As the Westminster Commission on Autism (UK) writes in its report recommending improved policy and practice on autism pseudoscience: “Health care fraud is big business and autism is one of its many targets.”

The United Kingdom has recognized the problem of autism pseudoscience and is working to create more regulations around it. (We encourage you to read their informative and engaging report). Canada lags behind, still largely relying on so-called “self-regulating” colleges to keep practitioners in check. The problem is, this doesn’t work and children are in danger.

Testimonial: Autism pseudoscience
This year, when one of our members, a mom, complained about an MD performing chelation on autistic toddlers in Ontario, the College of Physicians and Surgeons of Ontario (CPSO), the regulating body of physicians in Ontario, rejected her complaint and took no action. She had shared with them a case where a child had died from chelation for autism; a case that inspired the UK to reform its regulatory system, as well as stacks of medical evidence from autism experts that chelation for autism has no evidence of benefit and clear evidence of harm, pointing out that chelation for autism is banned by the FDA and the NHS for these reasons.
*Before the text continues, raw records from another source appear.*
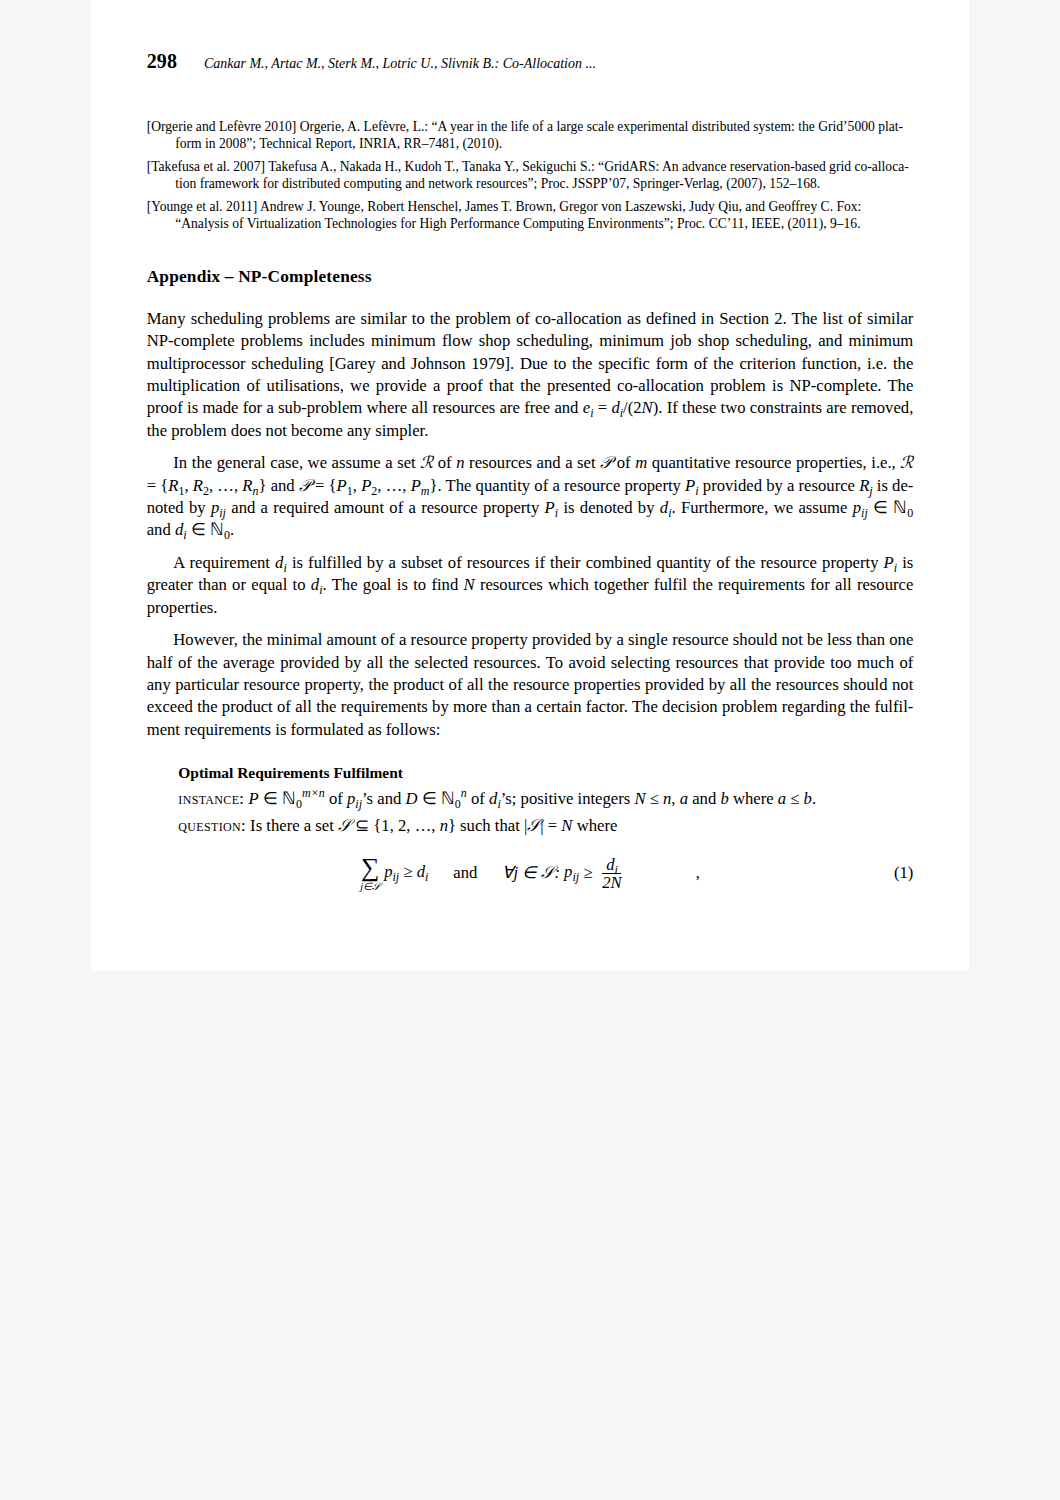298 Cankar M., Artac M., Sterk M., Lotric U., Slivnik B.: Co-Allocation ...
[Orgerie and Lefèvre 2010] Orgerie, A. Lefèvre, L.: “A year in the life of a large scale experimental distributed system: the Grid’5000 platform in 2008”; Technical Report, INRIA, RR–7481, (2010).
[Takefusa et al. 2007] Takefusa A., Nakada H., Kudoh T., Tanaka Y., Sekiguchi S.: “GridARS: An advance reservation-based grid co-allocation framework for distributed computing and network resources”; Proc. JSSPP’07, Springer-Verlag, (2007), 152–168.
[Younge et al. 2011] Andrew J. Younge, Robert Henschel, James T. Brown, Gregor von Laszewski, Judy Qiu, and Geoffrey C. Fox: “Analysis of Virtualization Technologies for High Performance Computing Environments”; Proc. CC’11, IEEE, (2011), 9–16.
Appendix – NP-Completeness
Many scheduling problems are similar to the problem of co-allocation as defined in Section 2. The list of similar NP-complete problems includes minimum flow shop scheduling, minimum job shop scheduling, and minimum multiprocessor scheduling [Garey and Johnson 1979]. Due to the specific form of the criterion function, i.e. the multiplication of utilisations, we provide a proof that the presented co-allocation problem is NP-complete. The proof is made for a sub-problem where all resources are free and ei = di/(2N). If these two constraints are removed, the problem does not become any simpler.
In the general case, we assume a set ℛ of n resources and a set 𝒫 of m quantitative resource properties, i.e., ℛ = {R1, R2, …, Rn} and 𝒫 = {P1, P2, …, Pm}. The quantity of a resource property Pi provided by a resource Rj is denoted by pij and a required amount of a resource property Pi is denoted by di. Furthermore, we assume pij ∈ ℕ0 and di ∈ ℕ0.
A requirement di is fulfilled by a subset of resources if their combined quantity of the resource property Pi is greater than or equal to di. The goal is to find N resources which together fulfil the requirements for all resource properties.
However, the minimal amount of a resource property provided by a single resource should not be less than one half of the average provided by all the selected resources. To avoid selecting resources that provide too much of any particular resource property, the product of all the resource properties provided by all the resources should not exceed the product of all the requirements by more than a certain factor. The decision problem regarding the fulfilment requirements is formulated as follows:
Optimal Requirements Fulfilment
instance: P ∈ ℕ0m×n of pij’s and D ∈ ℕ0n of di’s; positive integers N ≤ n, a and b where a ≤ b.
question: Is there a set 𝒮 ⊆ {1, 2, …, n} such that |𝒮| = N where
∑j∈𝒮 pij ≥ di and ∀j ∈ 𝒮: pij ≥ di 2N ,
(1)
Nevertheless, the CPSO gave its endorsement for chelation to be performed on autistic children, stating that chelation for autism was a “valuable and evidence based” form of complementary medicine that fit within their guidelines. The physician, who has sat on several CPSO committees, continues to practice chelation on autistic children today, despite universal condemnation of the practice by autism experts, the FDA and the NHS. The complainant, Anne Borden King, told us:

“I thought I would get a letter back saying they would stop him from doing this. I am still in shock that they have done nothing.”

This case demonstrates the need for provincial oversight into autism pseudoscience. Self-regulating bodies are not taking action to stop pseudoscience on children. Policymakers must reconsider our province’s overly-broad definition of proxy consent, in the interest of child health and safe.
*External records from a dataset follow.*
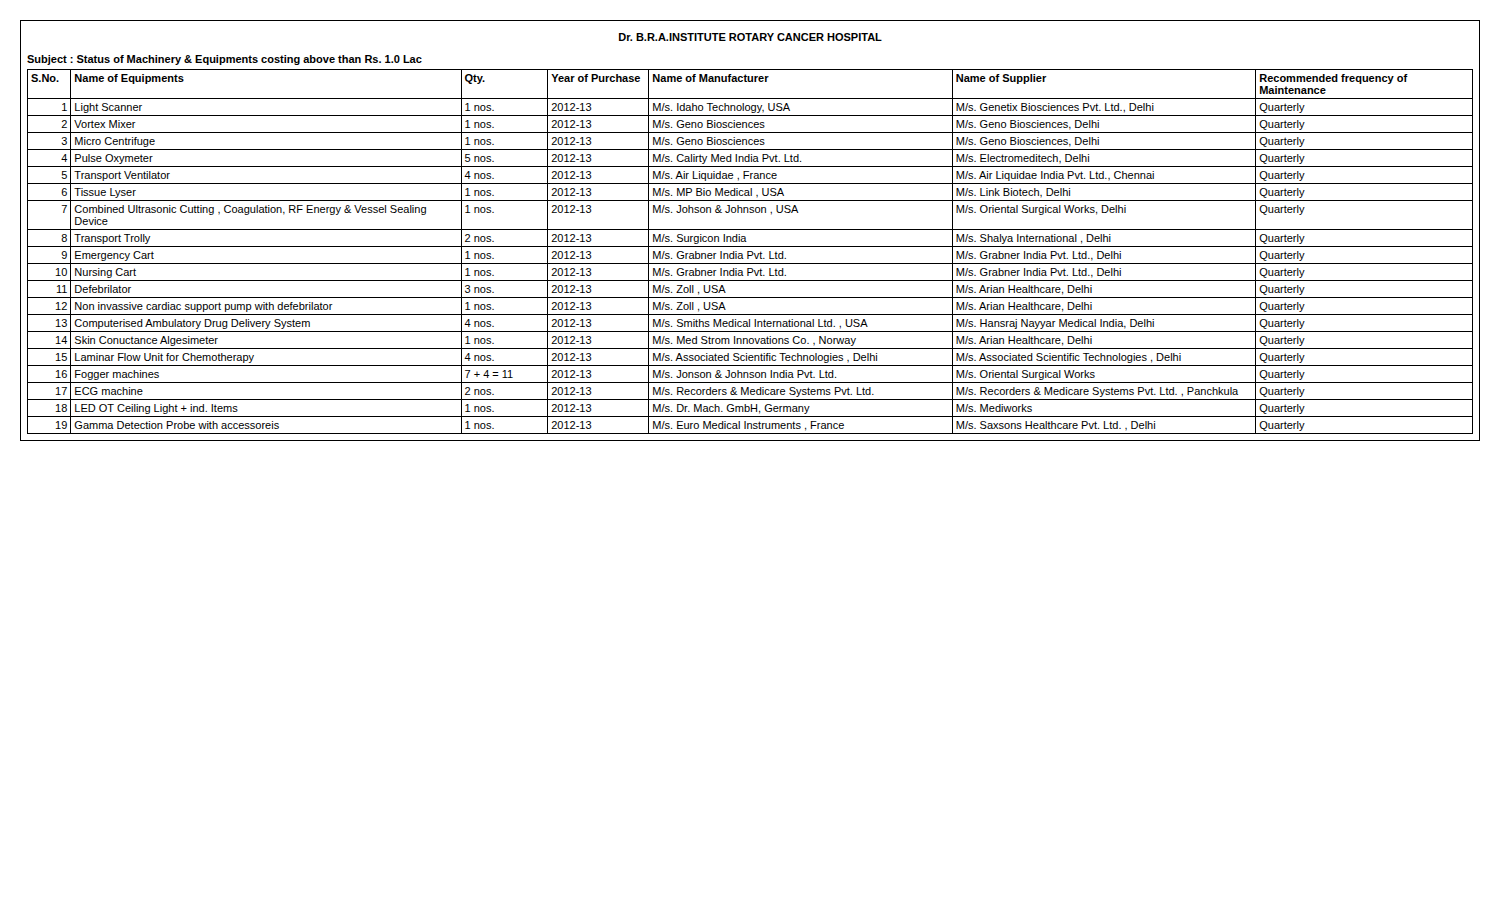Dr. B.R.A.INSTITUTE ROTARY CANCER HOSPITAL
Subject : Status of Machinery & Equipments costing above than Rs. 1.0 Lac
| S.No. | Name of Equipments | Qty. | Year of Purchase | Name of Manufacturer | Name of Supplier | Recommended frequency of Maintenance |
| --- | --- | --- | --- | --- | --- | --- |
| 1 | Light Scanner | 1 nos. | 2012-13 | M/s. Idaho Technology, USA | M/s. Genetix Biosciences Pvt. Ltd., Delhi | Quarterly |
| 2 | Vortex Mixer | 1 nos. | 2012-13 | M/s. Geno Biosciences | M/s. Geno Biosciences, Delhi | Quarterly |
| 3 | Micro Centrifuge | 1 nos. | 2012-13 | M/s. Geno Biosciences | M/s. Geno Biosciences, Delhi | Quarterly |
| 4 | Pulse Oxymeter | 5 nos. | 2012-13 | M/s. Calirty Med India Pvt. Ltd. | M/s. Electromeditech, Delhi | Quarterly |
| 5 | Transport Ventilator | 4 nos. | 2012-13 | M/s. Air Liquidae , France | M/s. Air Liquidae India Pvt. Ltd., Chennai | Quarterly |
| 6 | Tissue Lyser | 1 nos. | 2012-13 | M/s. MP Bio Medical , USA | M/s. Link Biotech, Delhi | Quarterly |
| 7 | Combined Ultrasonic Cutting , Coagulation, RF Energy & Vessel Sealing Device | 1 nos. | 2012-13 | M/s. Johson & Johnson , USA | M/s. Oriental Surgical Works, Delhi | Quarterly |
| 8 | Transport Trolly | 2 nos. | 2012-13 | M/s. Surgicon India | M/s. Shalya International , Delhi | Quarterly |
| 9 | Emergency Cart | 1 nos. | 2012-13 | M/s. Grabner India Pvt. Ltd. | M/s. Grabner India Pvt. Ltd., Delhi | Quarterly |
| 10 | Nursing Cart | 1 nos. | 2012-13 | M/s. Grabner India Pvt. Ltd. | M/s. Grabner India Pvt. Ltd., Delhi | Quarterly |
| 11 | Defebrilator | 3 nos. | 2012-13 | M/s. Zoll , USA | M/s. Arian Healthcare, Delhi | Quarterly |
| 12 | Non invassive cardiac support pump with defebrilator | 1 nos. | 2012-13 | M/s. Zoll , USA | M/s. Arian Healthcare, Delhi | Quarterly |
| 13 | Computerised Ambulatory Drug Delivery System | 4 nos. | 2012-13 | M/s. Smiths Medical International Ltd. , USA | M/s. Hansraj Nayyar Medical India, Delhi | Quarterly |
| 14 | Skin Conuctance Algesimeter | 1 nos. | 2012-13 | M/s. Med Strom Innovations Co. , Norway | M/s. Arian Healthcare, Delhi | Quarterly |
| 15 | Laminar Flow Unit for Chemotherapy | 4 nos. | 2012-13 | M/s. Associated Scientific Technologies , Delhi | M/s. Associated Scientific Technologies , Delhi | Quarterly |
| 16 | Fogger machines | 7 + 4 = 11 | 2012-13 | M/s. Jonson & Johnson India Pvt. Ltd. | M/s. Oriental Surgical Works | Quarterly |
| 17 | ECG machine | 2 nos. | 2012-13 | M/s. Recorders & Medicare Systems Pvt. Ltd. | M/s. Recorders & Medicare Systems Pvt. Ltd. , Panchkula | Quarterly |
| 18 | LED OT Ceiling Light + ind. Items | 1 nos. | 2012-13 | M/s. Dr. Mach. GmbH, Germany | M/s. Mediworks | Quarterly |
| 19 | Gamma Detection Probe with accessoreis | 1 nos. | 2012-13 | M/s. Euro Medical Instruments , France | M/s. Saxsons Healthcare Pvt. Ltd. , Delhi | Quarterly |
Recommendations: Regulate Autism Pseudoscience

  • Genuine government oversight of medical professionals to ensure that autistic children are not exposed to dangerous quack treatments.
  • A provincial “do not use” list of autism “cures” such as chelation
    • This can be modeled on the NHS’s Do Not Use For Autism list and the FDA’s list of banned autism “treatments”.
    • Right to consent laws that protect children from harmful autism pseudoscience like chelation.